Kebuntuan mengenai grafik tampaknya telah berakhir Sabtu pagi setelah 20 jam perundingan rahasia yang dipimpin oleh Wakil Ketua IPCC Jean-Pascal van Ypersele, seorang Belgia.
“Pada tengah malam saya menawarkan beberapa telur coklat Paskah Belgia kepada peserta Grup Kontak: mereka membantu!” tulis van Ypersele di Twitter Sabtu pagi.
Masalah lainnya: Arab Saudi yang kaya akan minyak keberatan dengan teks yang menyatakan bahwa emisi harus turun sebesar 40-70 persen pada tahun 2050 agar suhu dunia tetap berada di bawah 2 derajat C (3,6 F), kata para partisipan kepada AP. Salah satu peserta mengatakan bahwa Saudi khawatir bahwa penetapan kisaran tersebut merupakan “kebijakan yang bersifat preskriptif”, meskipun hal tersebut mencerminkan apa yang dikatakan oleh ilmu pengetahuan.
Dokumen akhir, yang akan dirilis pada hari Minggu, diperkirakan menyatakan bahwa peralihan global ke energi terbarukan dari bahan bakar fosil seperti minyak dan batu bara diperlukan untuk menghindari potensi kenaikan permukaan laut, banjir, kekeringan, dan dampak pemanasan lainnya yang berpotensi merusak.
Laporan mitigasi perubahan iklim ini merupakan bagian ketiga dari empat bagian penilaian perubahan iklim yang dilakukan IPCC, dan merupakan yang pertama sejak tahun 2007.
Ekonom lingkungan hidup asal Swedia Thomas Sterner, penulis utama salah satu bab dalam laporan tersebut, mengatakan proses IPCC dapat membuat frustasi para ilmuwan.

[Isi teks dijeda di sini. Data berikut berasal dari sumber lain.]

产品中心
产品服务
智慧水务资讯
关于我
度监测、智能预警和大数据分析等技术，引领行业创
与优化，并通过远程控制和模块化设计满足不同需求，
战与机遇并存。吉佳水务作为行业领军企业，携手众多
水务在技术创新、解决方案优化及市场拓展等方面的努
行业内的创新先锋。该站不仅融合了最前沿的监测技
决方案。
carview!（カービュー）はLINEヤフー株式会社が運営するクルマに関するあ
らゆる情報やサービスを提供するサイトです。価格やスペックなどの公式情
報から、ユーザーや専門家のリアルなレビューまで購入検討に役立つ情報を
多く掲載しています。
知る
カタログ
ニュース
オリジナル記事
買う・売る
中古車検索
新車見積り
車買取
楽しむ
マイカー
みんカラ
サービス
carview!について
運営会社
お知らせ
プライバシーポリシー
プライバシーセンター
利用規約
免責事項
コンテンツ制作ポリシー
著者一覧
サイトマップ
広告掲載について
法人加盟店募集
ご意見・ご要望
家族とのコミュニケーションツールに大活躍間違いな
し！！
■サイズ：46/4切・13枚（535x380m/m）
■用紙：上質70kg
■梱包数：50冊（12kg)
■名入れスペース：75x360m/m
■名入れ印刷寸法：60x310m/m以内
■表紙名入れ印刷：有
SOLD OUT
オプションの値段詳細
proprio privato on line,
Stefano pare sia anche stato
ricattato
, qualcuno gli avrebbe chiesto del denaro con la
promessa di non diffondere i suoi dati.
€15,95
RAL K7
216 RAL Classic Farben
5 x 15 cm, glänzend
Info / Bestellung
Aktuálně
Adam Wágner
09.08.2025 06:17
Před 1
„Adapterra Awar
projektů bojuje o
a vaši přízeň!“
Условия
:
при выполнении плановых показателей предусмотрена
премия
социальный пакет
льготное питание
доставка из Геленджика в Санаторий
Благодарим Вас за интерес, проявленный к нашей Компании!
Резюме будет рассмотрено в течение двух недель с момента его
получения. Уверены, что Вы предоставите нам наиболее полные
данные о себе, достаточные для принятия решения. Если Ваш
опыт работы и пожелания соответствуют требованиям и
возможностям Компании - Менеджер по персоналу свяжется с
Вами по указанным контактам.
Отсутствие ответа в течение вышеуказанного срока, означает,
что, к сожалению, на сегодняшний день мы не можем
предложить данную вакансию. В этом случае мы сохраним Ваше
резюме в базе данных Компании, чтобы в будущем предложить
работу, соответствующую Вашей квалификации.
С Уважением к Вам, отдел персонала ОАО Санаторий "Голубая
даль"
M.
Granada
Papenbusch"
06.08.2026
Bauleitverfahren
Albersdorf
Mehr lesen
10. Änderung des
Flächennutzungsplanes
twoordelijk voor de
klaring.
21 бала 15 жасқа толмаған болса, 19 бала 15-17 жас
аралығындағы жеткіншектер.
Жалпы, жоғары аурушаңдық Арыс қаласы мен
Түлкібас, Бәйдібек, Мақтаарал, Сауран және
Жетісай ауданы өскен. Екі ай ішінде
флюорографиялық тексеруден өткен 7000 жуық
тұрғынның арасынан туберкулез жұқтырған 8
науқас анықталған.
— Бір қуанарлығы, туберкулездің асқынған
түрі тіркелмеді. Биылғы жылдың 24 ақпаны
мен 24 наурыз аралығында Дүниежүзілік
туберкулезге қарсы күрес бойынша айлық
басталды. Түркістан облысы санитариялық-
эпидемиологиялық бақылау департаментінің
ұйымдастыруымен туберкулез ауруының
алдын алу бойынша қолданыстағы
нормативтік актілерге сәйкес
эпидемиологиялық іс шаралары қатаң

“Ada perselisihan mengenai setiap koma,” katanya kepada AP.
Dalam sebuah postingan blog dari Berlin, ia mengatakan para ilmuwan yang menghadiri pertemuan tersebut diminta untuk “membuat pernyataan kami singkat dan padat, menghindari jargon, tidak menceramahi para delegasi, dan tidak menjadi emosional.”
Chris Field, yang ikut memimpin sesi IPCC lainnya di Jepang bulan lalu dan duduk di komite eksekutif panel tersebut namun tidak memiliki peran langsung dalam sesi di Berlin, mengatakan bahwa salah satu cara untuk memikirkan proses ini adalah bahwa para ilmuwan memiliki kendali atas katup dua arah. dan dapat memasukkan temuan-temuan ke dalam atau ke luar ringkasan bagi para pembuat kebijakan. Pemerintah mempunyai kebijakan satu arah dan bisa saja mengesampingkan hal-hal yang ada dalam dokumen.
“Peran katup satu arah ini penting untuk memikirkan mengapa temuan IPCC selalu terasa terukur dan hati-hati,” ujarnya.
Banyak intervensi pemerintah yang “sangat membantu” dalam memperjelas masalah ini, tambahnya. “Ini merupakan proses yang luar biasa. Namun beberapa intervensi tidak begitu efisien dalam hal waktu.”